In these records, how many lines contain "跳转到该作业的日志页面"? Please reply with the number only.

BEGIN Materials provided

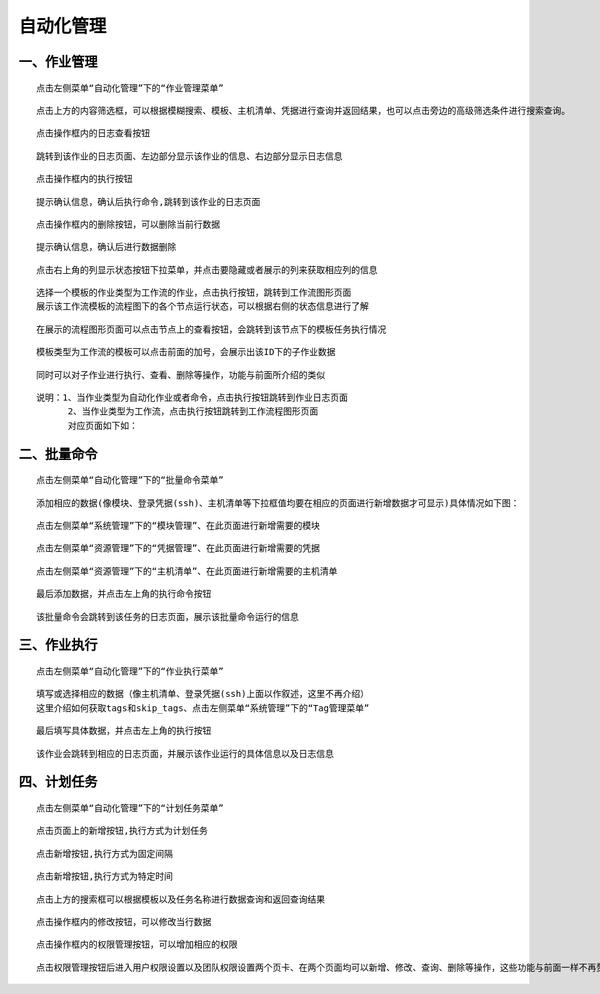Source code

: 
自动化管理
=============================


一、作业管理
````````````````````````

::

    点击左侧菜单“自动化管理”下的“作业管理菜单”

.. image:: ../_static/img/using/job/1.jpg

::

    点击上方的内容筛选框，可以根据模糊搜索、模板、主机清单、凭据进行查询并返回结果，也可以点击旁边的高级筛选条件进行搜索查询。

.. image:: ../_static/img/using/job/2.jpg

::

    点击操作框内的日志查看按钮

.. image:: ../_static/img/using/job/5.jpg

::

    跳转到该作业的日志页面、左边部分显示该作业的信息、右边部分显示日志信息

.. image:: ../_static/img/using/job/6.jpg

::

    点击操作框内的执行按钮

.. image:: ../_static/img/using/job/7.jpg

::

    提示确认信息，确认后执行命令,跳转到该作业的日志页面

.. image:: ../_static/img/using/job/8.jpg

.. image:: ../_static/img/using/job/9.jpg

::

    点击操作框内的删除按钮，可以删除当前行数据

.. image:: ../_static/img/using/job/10.jpg

::

    提示确认信息，确认后进行数据删除

.. image:: ../_static/img/using/job/11.jpg

.. image:: ../_static/img/using/job/12.jpg

::

    点击右上角的列显示状态按钮下拉菜单，并点击要隐藏或者展示的列来获取相应列的信息

.. image:: ../_static/img/using/job/13.jpg

.. image:: ../_static/img/using/job/14.jpg


::

    选择一个模板的作业类型为工作流的作业，点击执行按钮，跳转到工作流图形页面
    展示该工作流模板的流程图下的各个节点运行状态，可以根据右侧的状态信息进行了解


.. image:: ../_static/img/using/job/15.png


::

    在展示的流程图形页面可以点击节点上的查看按钮，会跳转到该节点下的模板任务执行情况


.. image:: ../_static/img/using/job/16.png

.. image:: ../_static/img/using/job/17.jpg

::

    模板类型为工作流的模板可以点击前面的加号，会展示出该ID下的子作业数据

.. image:: ../_static/img/using/job/18.jpg

.. image:: ../_static/img/using/job/19.jpg

::

    同时可以对子作业进行执行、查看、删除等操作，功能与前面所介绍的类似

::

    说明：1、当作业类型为自动化作业或者命令，点击执行按钮跳转到作业日志页面
          2、当作业类型为工作流，点击执行按钮跳转到工作流程图形页面
          对应页面如下如：

.. image:: ../_static/img/using/job/20.jpg

.. image:: ../_static/img/using/job/21.jpg

.. image:: ../_static/img/using/job/22.png

.. image:: ../_static/img/using/job/23.png



二、批量命令
````````````````````````

::

    点击左侧菜单“自动化管理”下的“批量命令菜单”

.. image:: ../_static/img/using/job/24.png

::

    添加相应的数据(像模块、登录凭据(ssh)、主机清单等下拉框值均要在相应的页面进行新增数据才可显示)具体情况如下图：

::

    点击左侧菜单“系统管理”下的“模块管理”、在此页面进行新增需要的模块

.. image:: ../_static/img/using/job/25.png

.. image:: ../_static/img/using/job/26.png

::

    点击左侧菜单“资源管理”下的“凭据管理”、在此页面进行新增需要的凭据

.. image:: ../_static/img/using/job/27.png

.. image:: ../_static/img/using/job/28.png

::

    点击左侧菜单“资源管理”下的“主机清单”、在此页面进行新增需要的主机清单

.. image:: ../_static/img/using/job/29.png

.. image:: ../_static/img/using/job/30.png

::

    最后添加数据，并点击左上角的执行命令按钮

.. image:: ../_static/img/using/job/31.png

.. image:: ../_static/img/using/job/32.png

::

    该批量命令会跳转到该任务的日志页面，展示该批量命令运行的信息

.. image:: ../_static/img/using/job/33.png


三、作业执行
````````````````````````

::

   点击左侧菜单“自动化管理”下的“作业执行菜单”

.. image:: ../_static/img/using/job/34.png

::

   填写或选择相应的数据（像主机清单、登录凭据(ssh)上面以作叙述，这里不再介绍）
   这里介绍如何获取tags和skip_tags、点击左侧菜单“系统管理”下的“Tag管理菜单”

.. image:: ../_static/img/using/job/35.png

.. image:: ../_static/img/using/job/36.png

::

   最后填写具体数据，并点击左上角的执行按钮

.. image:: ../_static/img/using/job/37.png

::

   该作业会跳转到相应的日志页面，并展示该作业运行的具体信息以及日志信息

.. image:: ../_static/img/using/job/38.png


四、计划任务
````````````````````````

::

   点击左侧菜单“自动化管理”下的“计划任务菜单”

.. image:: ../_static/img/using/job/39.png

::

   点击页面上的新增按钮,执行方式为计划任务

.. image:: ../_static/img/using/job/40.png

::

   点击新增按钮,执行方式为固定间隔

.. image:: ../_static/img/using/job/41.png

::

   点击新增按钮,执行方式为特定时间

.. image:: ../_static/img/using/job/42.png

.. image:: ../_static/img/using/job/43.png

::

   点击上方的搜索框可以根据模板以及任务名称进行数据查询和返回查询结果

.. image:: ../_static/img/using/job/44.png

.. image:: ../_static/img/using/job/45.png

::

   点击操作框内的修改按钮，可以修改当行数据

.. image:: ../_static/img/using/job/46.png

.. image:: ../_static/img/using/job/47.png

::

   点击操作框内的权限管理按钮，可以增加相应的权限

.. image:: ../_static/img/using/job/48.png

::

  点击权限管理按钮后进入用户权限设置以及团队权限设置两个页卡、在两个页面均可以新增、修改、查询、删除等操作，这些功能与前面一样不再赘述

.. image:: ../_static/img/using/job/49.png

.. image:: ../_static/img/using/job/50.png








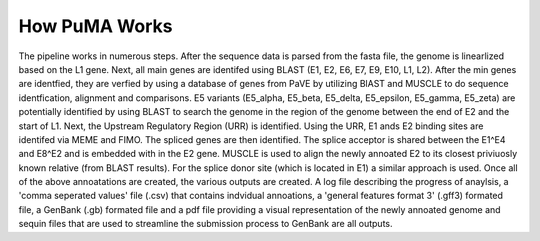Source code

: ##############
How PuMA Works
##############


The pipeline works in numerous steps. After the sequence data is parsed from the fasta file, the genome is linearlized based on the L1 gene. Next, all main genes are identifed using BLAST (E1, E2, E6, E7, E9, E10, L1, L2). After the min genes are identfied, they are verfied by using a database of genes from PaVE by utilizing BlAST and MUSCLE to do sequence identfication, alignment and comparisons. E5 variants (E5_alpha, E5_beta, E5_delta, E5_epsilon, E5_gamma, E5_zeta) are potentially identified by using BLAST to search the genome in the region of the genome between the end of E2 and the start of L1. Next, the Upstream Regulatory Region (URR) is identified. Using the URR, E1 ands E2 binding sites are identifed via MEME and FIMO. The spliced genes are then identified. The splice acceptor is shared between the E1^E4 and E8^E2 and is embedded with in the E2 gene. MUSCLE is used to align the newly annoated E2 to its closest priviuosly known relative (from BLAST results). For the splice donor site (which is located in E1) a similar approach is used. Once all of the above annoatations are created, the various outputs are created. A log file describing the progress of anaylsis, a 'comma seperated values' file (.csv) that contains indvidual annoations, a 'general features format 3' (.gff3) formated file, a GenBank (.gb) formated file and a pdf file providing a visual representation of the newly annoated genome and sequin files that are used to streamline the submission process to GenBank are all outputs.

END Materials provided

## Solution to the problem
2